_ВЫБРАННЫЙ ОТРЫВОК_:

□ □ □ □ □

Сам же Гердт все время подчеркивал, что он не артист. У него действительно не было глупого актерского самолюбия и мелкого тщеславия, но раз он всю жизнь этим делом занимался, то стало быть, чуть-чуть лукавил. Вспоминая сегодня то бесстрашие, с которым он "вкалывал" на "Фейербахе", хочется повторить слова Мейерхольда о том, что "в театре надо служить, а не работать". Это служение Гердтом никак не формулировалось, он просто каждый раз тратил себя, порой сжигая дотла. Пожалуй, это мне в Зиновии Ефимовиче дороже всего. Он - живое воплощение тех заветов, о которых мы привыкли читать в книгах и думать, что из реальной жизни они навсегда ушли.
Он замечательно писал, но, увы, никто, в том числе и я, не смог убедить его напечатать что-нибудь.
Думаю, Гердт занимает в нашей среде место, которое принадлежит только ему. Он, как некий мостик, осуществляет связь между поколениями людей, с которыми общался в тридцатых годах, во время Великой Отечественной войны, и теми, кто его окружает сейчас. Один исторический пласт перешел в другой, в третий, образовав своеобразный "многослойный пирог". Сегодня мало осталось людей, которые видели живым Мейерхольда, и Гердт - один из немногих. И дело, конечно, не в том, что он его ярко показывает, гораздо важнее, что Зиновий Ефимович впитал в себя его природу: с одной стороны, очень актерскую, с постоянной жаждой быть у всех на виду, и одновременно с этим гениальную. Почему-то мне часто вспоминаются свидетельства очевидцев о том, как Мейерхольда в последние годы жизни называли "молодым человеком". Валентин Николаевич Плучек рассказывал, как однажды после какой-то репетиции они с приятелем стояли около театра, шел дождь, и настроение было неважное. Вдруг вышел Мейерхольд, взглянул на них и воскликнул: "Дождь! Туман! Мопассан!" - и пошел по улице, в дождь, без зонта. Мне кажется, что это ощущение "прекрасное" - неповторимости каждого мгновения - было и в Гердте.

□ □ □ □ □

_ИСХОДНЫЕ ДАННЫЕ_:
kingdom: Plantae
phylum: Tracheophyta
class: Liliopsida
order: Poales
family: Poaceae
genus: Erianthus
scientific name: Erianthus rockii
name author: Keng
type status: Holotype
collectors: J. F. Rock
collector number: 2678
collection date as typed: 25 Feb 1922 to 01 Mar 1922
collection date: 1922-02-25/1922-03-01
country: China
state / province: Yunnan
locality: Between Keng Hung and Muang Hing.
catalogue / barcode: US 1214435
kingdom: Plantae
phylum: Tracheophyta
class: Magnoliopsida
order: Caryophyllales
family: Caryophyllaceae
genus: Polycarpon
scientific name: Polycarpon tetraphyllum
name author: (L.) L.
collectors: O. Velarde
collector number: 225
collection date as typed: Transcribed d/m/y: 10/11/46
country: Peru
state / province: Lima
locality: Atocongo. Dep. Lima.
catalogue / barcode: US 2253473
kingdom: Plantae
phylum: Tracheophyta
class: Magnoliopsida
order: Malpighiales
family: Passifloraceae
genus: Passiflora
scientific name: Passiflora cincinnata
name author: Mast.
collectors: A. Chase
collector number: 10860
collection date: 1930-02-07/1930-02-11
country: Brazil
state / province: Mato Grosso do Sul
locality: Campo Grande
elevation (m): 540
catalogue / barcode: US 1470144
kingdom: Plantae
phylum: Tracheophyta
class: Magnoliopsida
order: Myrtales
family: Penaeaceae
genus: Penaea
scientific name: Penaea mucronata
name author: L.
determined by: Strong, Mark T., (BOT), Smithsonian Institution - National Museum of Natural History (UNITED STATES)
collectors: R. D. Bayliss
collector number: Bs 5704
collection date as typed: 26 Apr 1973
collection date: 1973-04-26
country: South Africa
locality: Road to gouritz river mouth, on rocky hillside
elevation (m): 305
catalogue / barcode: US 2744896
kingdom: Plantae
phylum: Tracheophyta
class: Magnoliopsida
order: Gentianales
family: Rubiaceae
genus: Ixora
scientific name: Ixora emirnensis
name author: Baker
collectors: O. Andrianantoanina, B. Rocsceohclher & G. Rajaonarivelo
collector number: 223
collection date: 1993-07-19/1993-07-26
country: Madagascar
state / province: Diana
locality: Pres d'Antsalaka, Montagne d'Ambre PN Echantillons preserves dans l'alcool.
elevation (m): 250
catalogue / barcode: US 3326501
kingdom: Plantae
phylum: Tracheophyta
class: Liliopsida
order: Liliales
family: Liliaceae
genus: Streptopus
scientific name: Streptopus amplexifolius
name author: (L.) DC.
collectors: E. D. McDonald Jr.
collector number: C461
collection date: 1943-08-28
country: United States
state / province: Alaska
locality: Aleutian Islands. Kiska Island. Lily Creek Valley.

□ □ □ □ □

_ВАША ЦЕЛЬ_: Перепишите дословно из отрывка о Гердте всё, начиная со слов «Сам же Гердт» и вплоть до слов «они навсегда ушли.».

_ИТОГ УПРАЖНЕНИЯ_:
Сам же Гердт все время подчеркивал, что он не артист. У него действительно не было глупого актерского самолюбия и мелкого тщеславия, но раз он всю жизнь этим делом занимался, то стало быть, чуть-чуть лукавил. Вспоминая сегодня то бесстрашие, с которым он "вкалывал" на "Фейербахе", хочется повторить слова Мейерхольда о том, что "в театре надо служить, а не работать". Это служение Гердтом никак не формулировалось, он просто каждый раз тратил себя, порой сжигая дотла. Пожалуй, это мне в Зиновии Ефимовиче дороже всего. Он - живое воплощение тех заветов, о которых мы привыкли читать в книгах и думать, что из реальной жизни они навсегда ушли.